**WORK REQUIRED:** In the answer, give only the lines from the one containing "товаров в интернете, покупки" to the end of the listing below, each reproduced word for word.
-------- GIVEN DATA --------
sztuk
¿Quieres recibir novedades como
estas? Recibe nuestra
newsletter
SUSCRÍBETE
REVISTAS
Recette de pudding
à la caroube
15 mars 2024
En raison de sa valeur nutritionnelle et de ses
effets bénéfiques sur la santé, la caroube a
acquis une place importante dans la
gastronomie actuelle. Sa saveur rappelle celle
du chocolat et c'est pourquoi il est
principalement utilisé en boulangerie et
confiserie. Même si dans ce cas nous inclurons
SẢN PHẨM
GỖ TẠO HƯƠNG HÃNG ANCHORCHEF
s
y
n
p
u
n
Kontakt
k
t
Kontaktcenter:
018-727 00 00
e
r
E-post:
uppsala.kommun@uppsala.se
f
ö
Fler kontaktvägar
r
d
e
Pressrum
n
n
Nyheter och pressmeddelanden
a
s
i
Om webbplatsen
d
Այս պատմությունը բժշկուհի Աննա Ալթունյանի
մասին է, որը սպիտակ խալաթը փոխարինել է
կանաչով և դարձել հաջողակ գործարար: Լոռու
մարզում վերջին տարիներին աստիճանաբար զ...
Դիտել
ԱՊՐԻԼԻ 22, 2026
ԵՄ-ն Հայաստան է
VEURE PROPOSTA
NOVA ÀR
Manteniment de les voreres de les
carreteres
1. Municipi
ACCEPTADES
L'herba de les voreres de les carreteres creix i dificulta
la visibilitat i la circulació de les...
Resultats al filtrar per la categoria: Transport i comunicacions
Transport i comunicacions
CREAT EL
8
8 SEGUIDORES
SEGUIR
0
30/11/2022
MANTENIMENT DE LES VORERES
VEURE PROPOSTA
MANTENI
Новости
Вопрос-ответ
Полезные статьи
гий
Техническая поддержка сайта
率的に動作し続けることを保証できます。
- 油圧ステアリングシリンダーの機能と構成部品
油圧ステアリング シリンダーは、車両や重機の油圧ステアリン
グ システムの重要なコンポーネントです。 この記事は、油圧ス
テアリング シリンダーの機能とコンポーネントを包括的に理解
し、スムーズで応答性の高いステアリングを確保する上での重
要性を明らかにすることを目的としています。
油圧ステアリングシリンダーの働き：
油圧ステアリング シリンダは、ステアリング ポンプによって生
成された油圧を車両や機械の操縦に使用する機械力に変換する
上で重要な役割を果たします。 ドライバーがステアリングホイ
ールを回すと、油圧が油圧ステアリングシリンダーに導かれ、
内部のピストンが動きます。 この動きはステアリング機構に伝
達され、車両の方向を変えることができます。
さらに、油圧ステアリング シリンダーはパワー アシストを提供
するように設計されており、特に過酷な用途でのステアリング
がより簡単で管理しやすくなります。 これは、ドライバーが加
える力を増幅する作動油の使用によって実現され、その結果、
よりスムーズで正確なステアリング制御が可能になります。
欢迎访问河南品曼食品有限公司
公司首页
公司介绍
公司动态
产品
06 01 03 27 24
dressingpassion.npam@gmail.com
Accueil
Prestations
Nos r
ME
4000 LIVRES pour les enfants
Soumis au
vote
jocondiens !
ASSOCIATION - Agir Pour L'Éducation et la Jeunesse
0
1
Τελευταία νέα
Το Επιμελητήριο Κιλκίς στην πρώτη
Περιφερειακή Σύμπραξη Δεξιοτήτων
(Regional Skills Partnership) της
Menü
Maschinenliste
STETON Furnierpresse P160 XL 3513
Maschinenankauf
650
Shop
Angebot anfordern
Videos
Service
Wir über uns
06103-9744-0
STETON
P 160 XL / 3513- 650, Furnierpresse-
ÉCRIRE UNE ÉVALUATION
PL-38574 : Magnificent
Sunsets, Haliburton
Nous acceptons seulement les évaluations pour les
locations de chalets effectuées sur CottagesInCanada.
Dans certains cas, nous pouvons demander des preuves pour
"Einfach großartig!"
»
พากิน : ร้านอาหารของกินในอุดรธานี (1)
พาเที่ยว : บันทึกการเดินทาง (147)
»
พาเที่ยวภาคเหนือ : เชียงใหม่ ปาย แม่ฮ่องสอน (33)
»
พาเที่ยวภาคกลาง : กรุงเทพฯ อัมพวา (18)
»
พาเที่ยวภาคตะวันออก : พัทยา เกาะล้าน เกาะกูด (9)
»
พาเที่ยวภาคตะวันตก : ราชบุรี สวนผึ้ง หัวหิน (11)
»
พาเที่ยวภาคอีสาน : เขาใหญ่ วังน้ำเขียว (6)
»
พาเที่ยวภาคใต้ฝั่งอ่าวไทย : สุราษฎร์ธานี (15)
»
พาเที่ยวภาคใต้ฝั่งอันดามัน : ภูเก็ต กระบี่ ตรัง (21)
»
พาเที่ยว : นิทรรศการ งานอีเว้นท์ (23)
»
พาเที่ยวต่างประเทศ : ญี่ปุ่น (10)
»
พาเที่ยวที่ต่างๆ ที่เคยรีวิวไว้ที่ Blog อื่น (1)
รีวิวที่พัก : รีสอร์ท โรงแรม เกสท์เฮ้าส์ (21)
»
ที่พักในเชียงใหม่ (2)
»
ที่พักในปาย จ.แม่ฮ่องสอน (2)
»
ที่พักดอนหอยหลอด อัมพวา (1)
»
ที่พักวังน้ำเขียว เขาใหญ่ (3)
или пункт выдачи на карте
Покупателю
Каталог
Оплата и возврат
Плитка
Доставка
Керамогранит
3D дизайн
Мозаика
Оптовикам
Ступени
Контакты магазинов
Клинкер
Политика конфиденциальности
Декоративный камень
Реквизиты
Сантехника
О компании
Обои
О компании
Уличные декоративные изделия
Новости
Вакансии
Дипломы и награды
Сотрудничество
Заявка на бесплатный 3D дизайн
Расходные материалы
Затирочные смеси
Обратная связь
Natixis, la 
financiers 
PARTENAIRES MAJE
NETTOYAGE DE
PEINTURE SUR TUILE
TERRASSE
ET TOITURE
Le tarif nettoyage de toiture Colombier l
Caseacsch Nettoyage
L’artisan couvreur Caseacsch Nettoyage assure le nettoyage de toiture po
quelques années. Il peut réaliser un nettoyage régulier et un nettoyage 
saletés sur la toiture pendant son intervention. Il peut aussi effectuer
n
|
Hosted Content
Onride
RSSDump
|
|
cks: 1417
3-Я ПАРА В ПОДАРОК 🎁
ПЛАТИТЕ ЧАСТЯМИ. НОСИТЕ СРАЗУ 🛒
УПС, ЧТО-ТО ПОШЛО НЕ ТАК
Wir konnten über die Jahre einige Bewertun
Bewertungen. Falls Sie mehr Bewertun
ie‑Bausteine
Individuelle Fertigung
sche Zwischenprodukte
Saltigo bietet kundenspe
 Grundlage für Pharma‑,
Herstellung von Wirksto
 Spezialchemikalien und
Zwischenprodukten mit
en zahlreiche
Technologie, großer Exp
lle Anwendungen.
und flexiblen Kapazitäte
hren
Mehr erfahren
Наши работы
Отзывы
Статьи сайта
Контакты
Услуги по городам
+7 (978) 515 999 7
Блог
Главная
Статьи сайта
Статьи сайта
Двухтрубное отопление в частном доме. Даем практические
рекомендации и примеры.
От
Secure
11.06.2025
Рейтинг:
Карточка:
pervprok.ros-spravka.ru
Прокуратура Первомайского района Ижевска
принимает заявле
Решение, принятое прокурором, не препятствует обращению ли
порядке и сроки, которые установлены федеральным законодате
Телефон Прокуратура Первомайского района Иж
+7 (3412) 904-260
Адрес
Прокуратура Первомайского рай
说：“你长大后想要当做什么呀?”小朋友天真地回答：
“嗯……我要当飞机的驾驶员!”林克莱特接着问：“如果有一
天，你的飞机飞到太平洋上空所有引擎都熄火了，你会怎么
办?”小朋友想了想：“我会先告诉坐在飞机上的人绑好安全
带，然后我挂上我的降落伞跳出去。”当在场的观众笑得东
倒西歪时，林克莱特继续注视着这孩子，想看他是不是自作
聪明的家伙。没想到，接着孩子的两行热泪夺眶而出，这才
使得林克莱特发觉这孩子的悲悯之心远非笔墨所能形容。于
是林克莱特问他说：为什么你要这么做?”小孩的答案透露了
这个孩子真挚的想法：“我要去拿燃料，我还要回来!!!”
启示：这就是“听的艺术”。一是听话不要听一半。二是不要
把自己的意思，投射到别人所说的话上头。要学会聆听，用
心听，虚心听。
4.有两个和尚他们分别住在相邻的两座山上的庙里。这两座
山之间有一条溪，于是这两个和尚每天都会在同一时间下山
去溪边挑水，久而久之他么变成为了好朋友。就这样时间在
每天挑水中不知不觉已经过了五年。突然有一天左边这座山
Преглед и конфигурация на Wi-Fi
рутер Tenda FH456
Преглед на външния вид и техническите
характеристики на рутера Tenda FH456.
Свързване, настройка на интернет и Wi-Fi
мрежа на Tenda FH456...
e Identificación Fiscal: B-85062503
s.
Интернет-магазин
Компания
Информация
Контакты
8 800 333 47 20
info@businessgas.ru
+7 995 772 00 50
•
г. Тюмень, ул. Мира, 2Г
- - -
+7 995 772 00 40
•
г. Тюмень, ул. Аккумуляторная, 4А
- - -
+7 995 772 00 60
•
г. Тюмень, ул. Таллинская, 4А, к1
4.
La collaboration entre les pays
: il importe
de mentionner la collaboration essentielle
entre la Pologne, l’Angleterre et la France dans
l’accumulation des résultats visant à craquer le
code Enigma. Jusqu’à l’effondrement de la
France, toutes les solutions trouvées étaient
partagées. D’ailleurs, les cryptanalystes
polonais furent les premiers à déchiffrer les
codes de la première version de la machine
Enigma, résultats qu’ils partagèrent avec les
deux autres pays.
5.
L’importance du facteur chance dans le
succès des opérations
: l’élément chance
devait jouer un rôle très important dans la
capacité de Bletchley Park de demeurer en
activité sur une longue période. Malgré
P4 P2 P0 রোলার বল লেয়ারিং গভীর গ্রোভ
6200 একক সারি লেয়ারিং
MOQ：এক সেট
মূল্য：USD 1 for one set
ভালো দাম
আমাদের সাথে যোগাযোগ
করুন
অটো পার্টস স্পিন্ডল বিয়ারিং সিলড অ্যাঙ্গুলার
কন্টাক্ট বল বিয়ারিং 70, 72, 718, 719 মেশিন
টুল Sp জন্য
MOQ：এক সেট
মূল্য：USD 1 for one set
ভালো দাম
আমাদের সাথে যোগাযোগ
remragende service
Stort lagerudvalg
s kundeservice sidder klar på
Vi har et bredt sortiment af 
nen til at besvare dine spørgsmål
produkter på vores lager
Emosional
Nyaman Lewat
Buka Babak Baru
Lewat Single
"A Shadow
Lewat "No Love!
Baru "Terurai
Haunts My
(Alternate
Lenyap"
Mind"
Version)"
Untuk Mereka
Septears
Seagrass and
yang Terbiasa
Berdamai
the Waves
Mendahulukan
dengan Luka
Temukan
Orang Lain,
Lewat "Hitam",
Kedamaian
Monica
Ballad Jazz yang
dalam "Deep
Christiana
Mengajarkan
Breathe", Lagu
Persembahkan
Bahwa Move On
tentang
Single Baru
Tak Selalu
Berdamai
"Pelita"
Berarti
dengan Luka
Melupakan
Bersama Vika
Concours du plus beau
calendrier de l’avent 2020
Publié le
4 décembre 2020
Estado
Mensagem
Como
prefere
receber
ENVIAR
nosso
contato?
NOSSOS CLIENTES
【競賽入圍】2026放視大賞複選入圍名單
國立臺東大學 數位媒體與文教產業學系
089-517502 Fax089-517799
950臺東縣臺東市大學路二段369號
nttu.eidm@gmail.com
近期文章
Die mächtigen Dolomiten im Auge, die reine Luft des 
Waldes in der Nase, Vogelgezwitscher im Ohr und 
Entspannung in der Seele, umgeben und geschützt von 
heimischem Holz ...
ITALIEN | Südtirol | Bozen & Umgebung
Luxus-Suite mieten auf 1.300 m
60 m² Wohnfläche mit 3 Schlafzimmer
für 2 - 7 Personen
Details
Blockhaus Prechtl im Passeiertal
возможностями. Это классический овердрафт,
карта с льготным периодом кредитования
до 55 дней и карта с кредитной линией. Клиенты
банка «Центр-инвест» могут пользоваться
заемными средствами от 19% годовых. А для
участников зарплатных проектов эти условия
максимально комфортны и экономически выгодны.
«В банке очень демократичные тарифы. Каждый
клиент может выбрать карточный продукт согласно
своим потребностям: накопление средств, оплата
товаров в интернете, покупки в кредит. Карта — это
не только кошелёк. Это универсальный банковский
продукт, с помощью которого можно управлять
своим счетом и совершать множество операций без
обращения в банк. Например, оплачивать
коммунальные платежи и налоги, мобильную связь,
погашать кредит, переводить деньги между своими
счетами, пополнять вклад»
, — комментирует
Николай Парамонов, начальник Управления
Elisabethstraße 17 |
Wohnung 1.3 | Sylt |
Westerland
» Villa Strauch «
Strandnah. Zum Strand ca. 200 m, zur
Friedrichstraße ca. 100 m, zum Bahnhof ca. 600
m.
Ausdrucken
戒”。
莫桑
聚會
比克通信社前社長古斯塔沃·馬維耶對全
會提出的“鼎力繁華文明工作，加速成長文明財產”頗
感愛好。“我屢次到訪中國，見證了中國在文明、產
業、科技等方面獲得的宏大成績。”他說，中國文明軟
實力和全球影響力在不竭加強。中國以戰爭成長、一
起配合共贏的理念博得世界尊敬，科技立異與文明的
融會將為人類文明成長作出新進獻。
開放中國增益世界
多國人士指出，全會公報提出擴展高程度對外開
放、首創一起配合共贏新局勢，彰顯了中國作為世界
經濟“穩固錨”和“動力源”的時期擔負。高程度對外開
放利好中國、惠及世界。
--------
**EXPECTED ANSWER:**
товаров в интернете, покупки в кредит. Карта — это
не только кошелёк. Это универсальный банковский
продукт, с помощью которого можно управлять
своим счетом и совершать множество операций без
обращения в банк. Например, оплачивать
коммунальные платежи и налоги, мобильную связь,
погашать кредит, переводить деньги между своими
счетами, пополнять вклад»
, — комментирует
Николай Парамонов, начальник Управления
Elisabethstraße 17 |
Wohnung 1.3 | Sylt |
Westerland
» Villa Strauch «
Strandnah. Zum Strand ca. 200 m, zur
Friedrichstraße ca. 100 m, zum Bahnhof ca. 600
m.
Ausdrucken
戒”。
莫桑
聚會
比克通信社前社長古斯塔沃·馬維耶對全
會提出的“鼎力繁華文明工作，加速成長文明財產”頗
感愛好。“我屢次到訪中國，見證了中國在文明、產
業、科技等方面獲得的宏大成績。”他說，中國文明軟
實力和全球影響力在不竭加強。中國以戰爭成長、一
起配合共贏的理念博得世界尊敬，科技立異與文明的
融會將為人類文明成長作出新進獻。
開放中國增益世界
多國人士指出，全會公報提出擴展高程度對外開
放、首創一起配合共贏新局勢，彰顯了中國作為世界
經濟“穩固錨”和“動力源”的時期擔負。高程度對外開
放利好中國、惠及世界。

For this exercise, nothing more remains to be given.